18 de abril de 2020

“Entiéndame doctor, yo les tomé cariño lo mismo que si fueran mis papás”. Mayela llora, desconsoladamente llora, contenida, con la injusta discreción de la que sabe que no ha de molestar. Por si las moscas. Llora, pequeña como es, apoyada en el quicio de la puerta, custodiando la entrada al dormitorio donde ya no han de dormir Ana y Vicente. Con los guantes azules, los mismos con los que le ha quitado los últimos pañales a Vicente, se limpia alguna lágrima. La mascarilla sujeta en las orejas, descolgada debajo del mentón. El gesto resignado de quien vive en el rosario interminable de las pérdidas.

Mayela no llega a los cuarenta y ha vivido muchas vidas en su vida. Llegó de Guatemala hace seis años y allí dejó tres hijos y una madre que, de pronto, se vio en la tesitura de ser dos veces madre. De su marido Mayela nunca habla, no lo nombra. Hasta este pueblo llegó con dos amigas, en un viaje en autobús desde Madrid, la noche de un domingo. Y todo lo que trajo cabía en una bolsa. Venían a instalarse cada una en una casa, a llenar el espacio del cuidado de la casa, a ocuparse de los mayores que quedaban en la casa. La imagino deshaciendo el equipaje aquella noche, sintiéndose tan lejos y pequeña en esa incertidumbre de la casa, tomando posesión del dormitorio. Con todos sus desvelos.
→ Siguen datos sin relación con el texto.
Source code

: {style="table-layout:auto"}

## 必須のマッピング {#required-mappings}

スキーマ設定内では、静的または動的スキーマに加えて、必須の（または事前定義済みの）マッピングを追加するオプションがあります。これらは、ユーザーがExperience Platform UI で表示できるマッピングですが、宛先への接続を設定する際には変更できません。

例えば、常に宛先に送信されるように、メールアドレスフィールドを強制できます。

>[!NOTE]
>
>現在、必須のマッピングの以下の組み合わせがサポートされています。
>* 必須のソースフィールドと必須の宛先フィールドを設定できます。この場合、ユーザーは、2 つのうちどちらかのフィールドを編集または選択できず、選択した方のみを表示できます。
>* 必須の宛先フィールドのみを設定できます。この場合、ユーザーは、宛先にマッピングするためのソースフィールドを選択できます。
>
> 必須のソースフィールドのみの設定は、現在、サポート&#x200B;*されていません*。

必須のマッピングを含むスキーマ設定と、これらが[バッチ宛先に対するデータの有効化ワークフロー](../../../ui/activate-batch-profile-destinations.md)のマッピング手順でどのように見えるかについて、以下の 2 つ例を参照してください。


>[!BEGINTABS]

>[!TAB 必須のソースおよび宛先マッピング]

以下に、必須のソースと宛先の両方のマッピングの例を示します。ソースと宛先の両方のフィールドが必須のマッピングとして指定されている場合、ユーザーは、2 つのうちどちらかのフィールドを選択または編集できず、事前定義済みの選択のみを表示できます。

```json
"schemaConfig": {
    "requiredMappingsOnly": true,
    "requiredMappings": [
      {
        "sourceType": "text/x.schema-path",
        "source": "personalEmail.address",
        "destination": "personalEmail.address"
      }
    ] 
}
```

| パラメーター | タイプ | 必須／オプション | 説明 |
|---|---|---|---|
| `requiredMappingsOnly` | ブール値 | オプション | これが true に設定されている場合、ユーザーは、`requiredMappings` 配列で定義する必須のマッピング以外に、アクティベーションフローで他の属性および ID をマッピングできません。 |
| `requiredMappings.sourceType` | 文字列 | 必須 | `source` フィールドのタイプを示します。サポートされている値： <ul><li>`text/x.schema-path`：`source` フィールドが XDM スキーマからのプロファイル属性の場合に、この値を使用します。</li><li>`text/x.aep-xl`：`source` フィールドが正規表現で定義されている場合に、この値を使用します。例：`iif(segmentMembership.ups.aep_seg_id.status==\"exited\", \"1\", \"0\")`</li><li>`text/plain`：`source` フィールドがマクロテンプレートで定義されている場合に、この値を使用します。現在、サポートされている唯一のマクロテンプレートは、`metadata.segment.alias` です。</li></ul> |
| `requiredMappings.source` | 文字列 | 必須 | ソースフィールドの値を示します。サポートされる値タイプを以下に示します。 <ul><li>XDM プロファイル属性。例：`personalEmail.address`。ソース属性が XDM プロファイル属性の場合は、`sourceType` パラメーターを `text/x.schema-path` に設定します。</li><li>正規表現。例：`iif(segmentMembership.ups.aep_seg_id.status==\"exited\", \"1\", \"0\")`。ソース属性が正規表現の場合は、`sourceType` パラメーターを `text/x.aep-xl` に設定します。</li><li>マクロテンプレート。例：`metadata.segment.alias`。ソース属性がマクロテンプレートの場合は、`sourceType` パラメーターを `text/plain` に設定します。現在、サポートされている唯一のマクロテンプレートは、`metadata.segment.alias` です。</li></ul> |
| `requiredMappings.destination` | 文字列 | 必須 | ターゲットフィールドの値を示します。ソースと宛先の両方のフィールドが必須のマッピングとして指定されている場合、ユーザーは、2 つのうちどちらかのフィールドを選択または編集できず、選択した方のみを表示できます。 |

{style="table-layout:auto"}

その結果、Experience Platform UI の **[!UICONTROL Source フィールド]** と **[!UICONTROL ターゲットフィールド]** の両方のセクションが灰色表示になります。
Mayela dice que tuvo mucha suerte con Ana y con Vicente. Que son dos ancianitos que la han querido mucho. Que han tenido sus cosas, y han dado sus trabajos, pero se han preocupado por que estuviera bien. Pero Mayela se fue desdibujando en lo doméstico, discreta, silenciosa, resacándole el brillo a lo doméstico. Y fue recuperando aquella casa viejos bríos y aromas de otro tiempo: de ropa tendida y de cazuelas, de jabón de baño y de perfumes. Y en todas las horas de la casa sostuvo Mayela con esmero el vidrio frágil de la vejez de Ana y Vicente: con manos, con besos, con esponjas, con palas de cocina, con pañales, con cajas y cajas de pastillas, con bastones y con sillas de ruedas, con un pozo infinito de ternura. Con la resignación brutal de la necesidad.

Y un día, por las grietas del afán de los cuidados, COVID entró en la casa. Y compartieron todos el grumo de la fiebre. Y Ana se fue al hospital y ya no ha vuelto. Y Vicente se ha marchado con toda la tranquilidad del dormitorio, entre los paños tibios y las manos febriles de Mayela.

De Mayela, que ahora llora en el quicio de la puerta. De nuevo en el umbral de su destino. De un destino que no entiende de pandemias.